Now… now one was gone, and the other was broken, and his best friend was likely lost to him as well.

He was barely aware of his boots being unlaced and pulled from his feet, set just to the side. He was barely aware of being pulled to his feet, standing there as if he were a statue as his cloak was undone and his jacket unbuttoned, then removed from his frame to be brought who-knew-where. He simply stood there as she returned, quietly murmuring to herself as she loosened his collar and pulled off his belt.

It was only as he was being pushed back onto the bed that he came back to himself—though just enough to pull his feet up onto the mattress when she started to lift his legs for him, and to protest with, "No, I'll get blood—"

She shushed him easily, pulling the covers up over both of them as she climbed into bed by crawling over him, and then placing a hand on his chest as she looked down at him. "I won't have it," she said quietly, keeping her hand in place as she lowered herself fully onto her side. She curled her body against his, wrapping herself around him, her mind blooming against his—whether consciously or not—in a way that was almost warmer and more comforting than her body pressed tight to his side, one leg flung over his thighs, her hand still held firmly against his heart.

One of his last thoughts were, "What now?" but she simply hummed and shushed him again, murmuring "We'll figure that out," as she pulled his tumultuous mind into the quietness that was hers.

Her mind helped to push all the thoughts away; all the thoughts consuming him, and even the numbness. His thoughts were gone for a long time as he just breathed, slowly and evenly, thinking of nothing at all as he descended into slumber, except for one final half-formed thought.

Peace.

He had forgotten what it felt like.


Note: Thank you everyone for the wonderful response I've been getting on this fic as I finally continue it! I know my posting dates are a bit haphazard but I suppose that's the price I pay for actually being able to write and living with my mother (who loves to drag me around everywhere haha).

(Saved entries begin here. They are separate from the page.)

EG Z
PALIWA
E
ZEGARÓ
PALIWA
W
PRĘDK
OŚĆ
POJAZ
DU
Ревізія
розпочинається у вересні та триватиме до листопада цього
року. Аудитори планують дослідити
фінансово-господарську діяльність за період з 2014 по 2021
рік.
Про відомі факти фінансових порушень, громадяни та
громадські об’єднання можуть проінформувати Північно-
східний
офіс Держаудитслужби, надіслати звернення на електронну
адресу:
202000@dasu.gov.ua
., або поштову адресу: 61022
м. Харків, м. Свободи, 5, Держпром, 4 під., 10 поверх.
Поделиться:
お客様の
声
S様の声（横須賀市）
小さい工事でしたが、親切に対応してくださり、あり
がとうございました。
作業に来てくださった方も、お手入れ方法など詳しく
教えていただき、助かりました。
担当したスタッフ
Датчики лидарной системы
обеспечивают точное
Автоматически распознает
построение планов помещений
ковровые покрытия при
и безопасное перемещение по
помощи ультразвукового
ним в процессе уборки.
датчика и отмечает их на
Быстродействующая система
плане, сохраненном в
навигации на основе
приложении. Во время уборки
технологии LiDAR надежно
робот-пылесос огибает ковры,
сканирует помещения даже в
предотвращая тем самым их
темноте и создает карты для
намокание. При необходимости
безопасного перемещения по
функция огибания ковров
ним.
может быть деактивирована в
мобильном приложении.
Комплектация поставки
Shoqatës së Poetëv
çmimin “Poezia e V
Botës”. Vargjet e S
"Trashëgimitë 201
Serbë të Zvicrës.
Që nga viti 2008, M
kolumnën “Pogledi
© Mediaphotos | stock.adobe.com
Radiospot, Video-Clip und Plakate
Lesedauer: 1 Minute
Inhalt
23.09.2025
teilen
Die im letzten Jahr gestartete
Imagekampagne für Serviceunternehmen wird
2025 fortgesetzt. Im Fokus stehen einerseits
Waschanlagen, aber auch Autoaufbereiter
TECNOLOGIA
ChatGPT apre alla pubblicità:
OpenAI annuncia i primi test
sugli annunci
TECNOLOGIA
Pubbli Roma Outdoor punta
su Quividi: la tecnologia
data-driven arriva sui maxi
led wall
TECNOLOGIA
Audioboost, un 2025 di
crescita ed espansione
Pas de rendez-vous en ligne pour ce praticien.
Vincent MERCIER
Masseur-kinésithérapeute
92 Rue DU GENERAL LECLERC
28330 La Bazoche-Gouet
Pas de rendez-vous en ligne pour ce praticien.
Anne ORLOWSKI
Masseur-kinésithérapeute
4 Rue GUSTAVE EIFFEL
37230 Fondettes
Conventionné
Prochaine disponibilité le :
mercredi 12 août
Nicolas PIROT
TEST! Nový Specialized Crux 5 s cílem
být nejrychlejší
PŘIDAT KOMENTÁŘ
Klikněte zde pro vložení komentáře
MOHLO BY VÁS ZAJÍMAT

This chapter was going to have more scenes, but it just... it seemed too important to distract from, and I wanted to give it as much space as necessary. I want this to be a turning point, and not just another chapter. Because that's how I intend it. Y'know, this wasn't even going to happen. I totally changed course from my original thread-the-needle and balancing act plans for the rest of this story. I mean, it'll still be a complicated song and dance to write, but it will make other things much more satisfying and, in some ways, easier.

Myself and my lovely beta, Annaelle, much prefer this course to the previous one, though that one wasn't bad either!

I blame Kylo and his 'look' from last chapter. I was wondering what exactly his look should be, as I hadn't had it entirely decided even when I wrote it, and I'm like "hmmm... smut? hm... sadness? hmm... anger? what is it!?" and while I was rereading Codega I was like "oh I should do this for the ending" and then it transferred to Mitz, and it transferred into... this. Not that anything in Co does or will resemble Mitz. Just the way my brain works. ;)

ANYWHO. Strap in for a ride, reylo fam.